Rigobon and Alberto Cavallo, then a student and now associate professor of applied economics at Sloan, began studying inflation rates in South and Central America They found themselves struggling with unreliable government statistics from Argentina. Looking for an alternative, the two researchers realized that they could compute the price of a relatively small basket of food by scraping data from online stores. Importantly, they concentrated on stores that also have offline outlets, so that prices are meaningful for average consumers.

This rapidly expanding project turned into the BPP, and demonstrated the ability to compute the inflation rate for products by gathering prices online, much better, faster and cheaper than by the normal procedure of sending fact-gatherers physically to a store. The BPP also can add new products, for instance the latest iPhones, almost immediately.

BPP results complement traditional inflation statistics such as the U.S. Consumer Price Index. “Even though our inflation index is not identical, it always moves about two months before the official statistic,” Rigobon says. That means financial modelers can use BPP data to try to anticipate inflation trends.

As BPP rapidly ramped up, it needed deeper funding for its computer infrastructure. That led to the creation of PriceStats, a Cambridge startup that distributes the inflation indexes to financial customers through State Street Global Markets. PriceStats covers about 15 million clothing, drink, drug, food, electronics, furniture and household products and generates daily inflation indexes for 20 countries. The service is bought by firms that care about inflation rates worldwide—for example, to use the rates as one indicator of a country’s economic health.

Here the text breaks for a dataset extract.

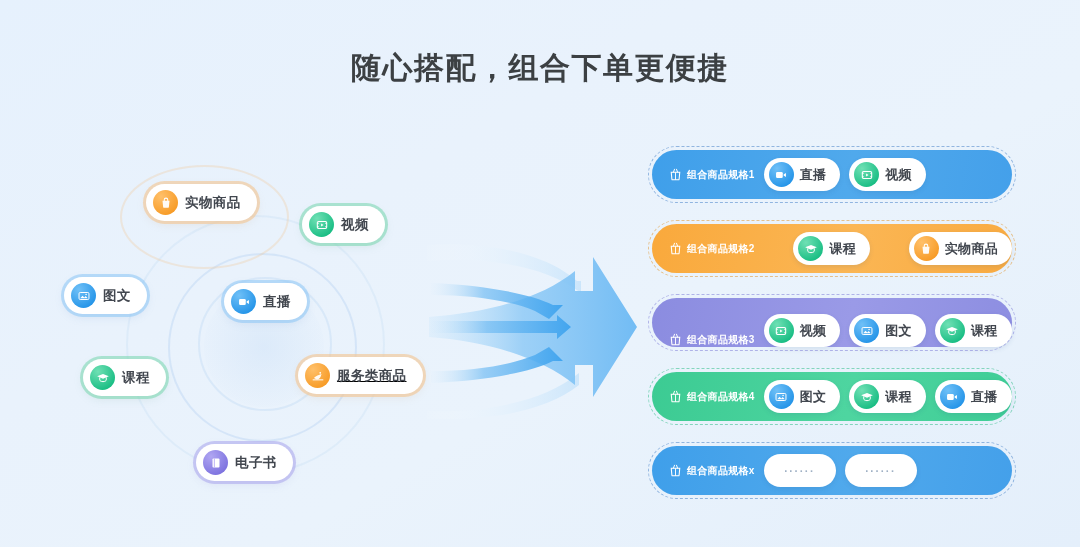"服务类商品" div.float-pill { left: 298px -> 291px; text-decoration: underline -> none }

An offshoot dubbed the “Thousand Big Mac” project now examines pricing on thousands of identical products internationally. “That has been proven to be very important to understand currency exchange rate movements, and to understand if a country is too expensive or not,” Rigobon says. “Is the clothing sector too expensive in Shanghai? You can answer that question with this data.”

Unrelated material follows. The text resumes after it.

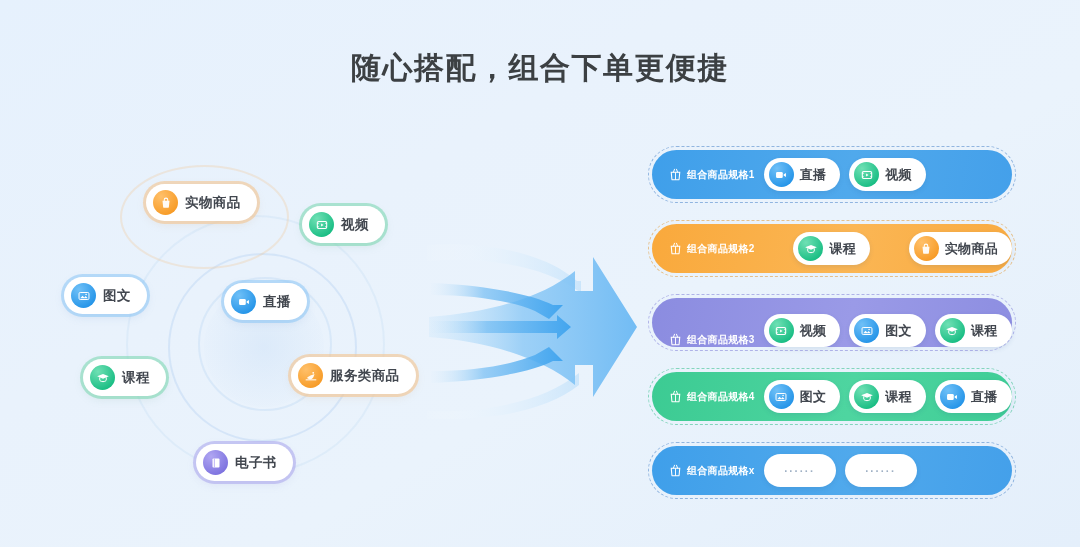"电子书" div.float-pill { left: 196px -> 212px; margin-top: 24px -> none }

Additionally, the BPP work has brought the lesson that the challenges of big data analytics for businesses “are not pure engineering, and not pure economics,” he says. “You need someone who can speak both languages and talk to a statistician; otherwise the opportunity will be wasted. That’s a big opportunity at MIT. We are one of the best places on earth in big data analytics, not only for our students but for the companies that interact with us on these topics.”